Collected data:
⁂

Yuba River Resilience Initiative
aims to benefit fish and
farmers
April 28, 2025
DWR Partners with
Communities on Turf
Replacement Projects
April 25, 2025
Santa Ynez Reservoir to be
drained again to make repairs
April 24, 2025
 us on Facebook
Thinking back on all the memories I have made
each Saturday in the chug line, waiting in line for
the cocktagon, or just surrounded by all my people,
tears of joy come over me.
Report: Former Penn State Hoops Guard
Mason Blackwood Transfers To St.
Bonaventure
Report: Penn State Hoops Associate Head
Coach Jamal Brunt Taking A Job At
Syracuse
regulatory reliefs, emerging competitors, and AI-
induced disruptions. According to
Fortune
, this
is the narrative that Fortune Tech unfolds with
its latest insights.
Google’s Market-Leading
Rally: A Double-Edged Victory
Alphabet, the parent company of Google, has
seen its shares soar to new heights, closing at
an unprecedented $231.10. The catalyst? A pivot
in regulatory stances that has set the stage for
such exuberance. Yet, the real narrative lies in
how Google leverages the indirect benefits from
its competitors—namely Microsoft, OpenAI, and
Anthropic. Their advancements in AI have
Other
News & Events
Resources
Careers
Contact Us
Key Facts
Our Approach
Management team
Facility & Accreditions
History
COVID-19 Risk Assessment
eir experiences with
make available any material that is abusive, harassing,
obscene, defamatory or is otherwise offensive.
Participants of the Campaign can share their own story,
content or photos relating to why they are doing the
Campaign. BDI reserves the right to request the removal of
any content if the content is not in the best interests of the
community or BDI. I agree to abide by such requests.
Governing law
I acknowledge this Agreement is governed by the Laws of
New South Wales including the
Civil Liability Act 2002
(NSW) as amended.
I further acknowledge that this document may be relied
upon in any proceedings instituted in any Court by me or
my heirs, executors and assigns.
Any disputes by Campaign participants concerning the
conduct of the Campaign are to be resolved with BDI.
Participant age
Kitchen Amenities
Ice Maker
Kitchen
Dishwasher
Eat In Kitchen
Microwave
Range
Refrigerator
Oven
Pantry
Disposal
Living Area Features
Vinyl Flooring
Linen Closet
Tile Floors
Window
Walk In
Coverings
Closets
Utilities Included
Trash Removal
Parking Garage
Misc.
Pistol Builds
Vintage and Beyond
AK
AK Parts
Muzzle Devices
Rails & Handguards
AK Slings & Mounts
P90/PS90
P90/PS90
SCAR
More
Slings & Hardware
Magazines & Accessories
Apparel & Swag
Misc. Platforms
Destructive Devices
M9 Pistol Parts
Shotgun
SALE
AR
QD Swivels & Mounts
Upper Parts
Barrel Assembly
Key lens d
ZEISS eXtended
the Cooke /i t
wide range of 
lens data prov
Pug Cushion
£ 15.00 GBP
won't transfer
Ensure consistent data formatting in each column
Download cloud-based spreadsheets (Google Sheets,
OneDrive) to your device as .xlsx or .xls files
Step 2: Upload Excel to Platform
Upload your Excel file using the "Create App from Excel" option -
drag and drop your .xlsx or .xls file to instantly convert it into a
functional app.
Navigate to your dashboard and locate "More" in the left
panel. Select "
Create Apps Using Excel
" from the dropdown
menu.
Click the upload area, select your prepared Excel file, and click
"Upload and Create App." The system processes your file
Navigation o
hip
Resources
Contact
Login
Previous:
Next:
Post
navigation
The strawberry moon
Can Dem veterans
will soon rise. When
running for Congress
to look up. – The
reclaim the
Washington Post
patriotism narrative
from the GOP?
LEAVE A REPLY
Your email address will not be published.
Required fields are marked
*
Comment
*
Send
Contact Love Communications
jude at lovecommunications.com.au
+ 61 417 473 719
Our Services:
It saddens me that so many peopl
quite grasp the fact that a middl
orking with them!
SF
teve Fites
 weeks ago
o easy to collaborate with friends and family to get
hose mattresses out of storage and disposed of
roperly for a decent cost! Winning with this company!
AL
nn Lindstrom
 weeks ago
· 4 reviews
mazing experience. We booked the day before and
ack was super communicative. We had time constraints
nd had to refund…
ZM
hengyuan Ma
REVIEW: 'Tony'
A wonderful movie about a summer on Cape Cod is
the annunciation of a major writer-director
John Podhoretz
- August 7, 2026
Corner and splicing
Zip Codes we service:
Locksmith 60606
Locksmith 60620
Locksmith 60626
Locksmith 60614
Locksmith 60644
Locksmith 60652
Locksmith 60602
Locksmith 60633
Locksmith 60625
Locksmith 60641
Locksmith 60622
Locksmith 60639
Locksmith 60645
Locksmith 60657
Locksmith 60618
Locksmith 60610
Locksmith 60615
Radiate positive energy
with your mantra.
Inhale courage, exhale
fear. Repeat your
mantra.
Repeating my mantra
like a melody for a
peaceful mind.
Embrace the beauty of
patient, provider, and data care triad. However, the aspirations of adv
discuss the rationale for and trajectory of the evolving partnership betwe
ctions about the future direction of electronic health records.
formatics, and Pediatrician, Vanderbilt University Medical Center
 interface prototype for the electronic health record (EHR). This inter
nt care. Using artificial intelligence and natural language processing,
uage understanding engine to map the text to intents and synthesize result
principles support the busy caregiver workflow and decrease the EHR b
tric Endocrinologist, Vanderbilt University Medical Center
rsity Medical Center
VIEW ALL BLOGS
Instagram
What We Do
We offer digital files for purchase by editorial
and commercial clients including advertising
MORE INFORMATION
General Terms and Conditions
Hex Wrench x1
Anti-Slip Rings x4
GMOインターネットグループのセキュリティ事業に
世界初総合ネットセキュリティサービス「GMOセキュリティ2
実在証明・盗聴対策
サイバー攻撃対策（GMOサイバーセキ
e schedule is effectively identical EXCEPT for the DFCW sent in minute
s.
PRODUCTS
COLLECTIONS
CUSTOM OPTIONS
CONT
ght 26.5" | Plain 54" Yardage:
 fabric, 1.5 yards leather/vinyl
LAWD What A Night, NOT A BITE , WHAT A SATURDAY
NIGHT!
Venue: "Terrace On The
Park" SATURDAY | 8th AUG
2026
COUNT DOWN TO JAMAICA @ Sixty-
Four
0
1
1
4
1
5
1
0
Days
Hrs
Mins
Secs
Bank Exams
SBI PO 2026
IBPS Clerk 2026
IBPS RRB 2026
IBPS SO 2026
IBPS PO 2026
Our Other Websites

⁂

● **REQUEST**: Extract from the records above the lines from the one containing "Thinking back on all the memories I have made" to the one containing "Destructive Devices", both lines included, exactly as they appear and with nothing else.

● **OUTPUT BELOW**:
Thinking back on all the memories I have made
each Saturday in the chug line, waiting in line for
the cocktagon, or just surrounded by all my people,
tears of joy come over me.
Report: Former Penn State Hoops Guard
Mason Blackwood Transfers To St.
Bonaventure
Report: Penn State Hoops Associate Head
Coach Jamal Brunt Taking A Job At
Syracuse
regulatory reliefs, emerging competitors, and AI-
induced disruptions. According to
Fortune
, this
is the narrative that Fortune Tech unfolds with
its latest insights.
Google’s Market-Leading
Rally: A Double-Edged Victory
Alphabet, the parent company of Google, has
seen its shares soar to new heights, closing at
an unprecedented $231.10. The catalyst? A pivot
in regulatory stances that has set the stage for
such exuberance. Yet, the real narrative lies in
how Google leverages the indirect benefits from
its competitors—namely Microsoft, OpenAI, and
Anthropic. Their advancements in AI have
Other
News & Events
Resources
Careers
Contact Us
Key Facts
Our Approach
Management team
Facility & Accreditions
History
COVID-19 Risk Assessment
eir experiences with
make available any material that is abusive, harassing,
obscene, defamatory or is otherwise offensive.
Participants of the Campaign can share their own story,
content or photos relating to why they are doing the
Campaign. BDI reserves the right to request the removal of
any content if the content is not in the best interests of the
community or BDI. I agree to abide by such requests.
Governing law
I acknowledge this Agreement is governed by the Laws of
New South Wales including the
Civil Liability Act 2002
(NSW) as amended.
I further acknowledge that this document may be relied
upon in any proceedings instituted in any Court by me or
my heirs, executors and assigns.
Any disputes by Campaign participants concerning the
conduct of the Campaign are to be resolved with BDI.
Participant age
Kitchen Amenities
Ice Maker
Kitchen
Dishwasher
Eat In Kitchen
Microwave
Range
Refrigerator
Oven
Pantry
Disposal
Living Area Features
Vinyl Flooring
Linen Closet
Tile Floors
Window
Walk In
Coverings
Closets
Utilities Included
Trash Removal
Parking Garage
Misc.
Pistol Builds
Vintage and Beyond
AK
AK Parts
Muzzle Devices
Rails & Handguards
AK Slings & Mounts
P90/PS90
P90/PS90
SCAR
More
Slings & Hardware
Magazines & Accessories
Apparel & Swag
Misc. Platforms
Destructive Devices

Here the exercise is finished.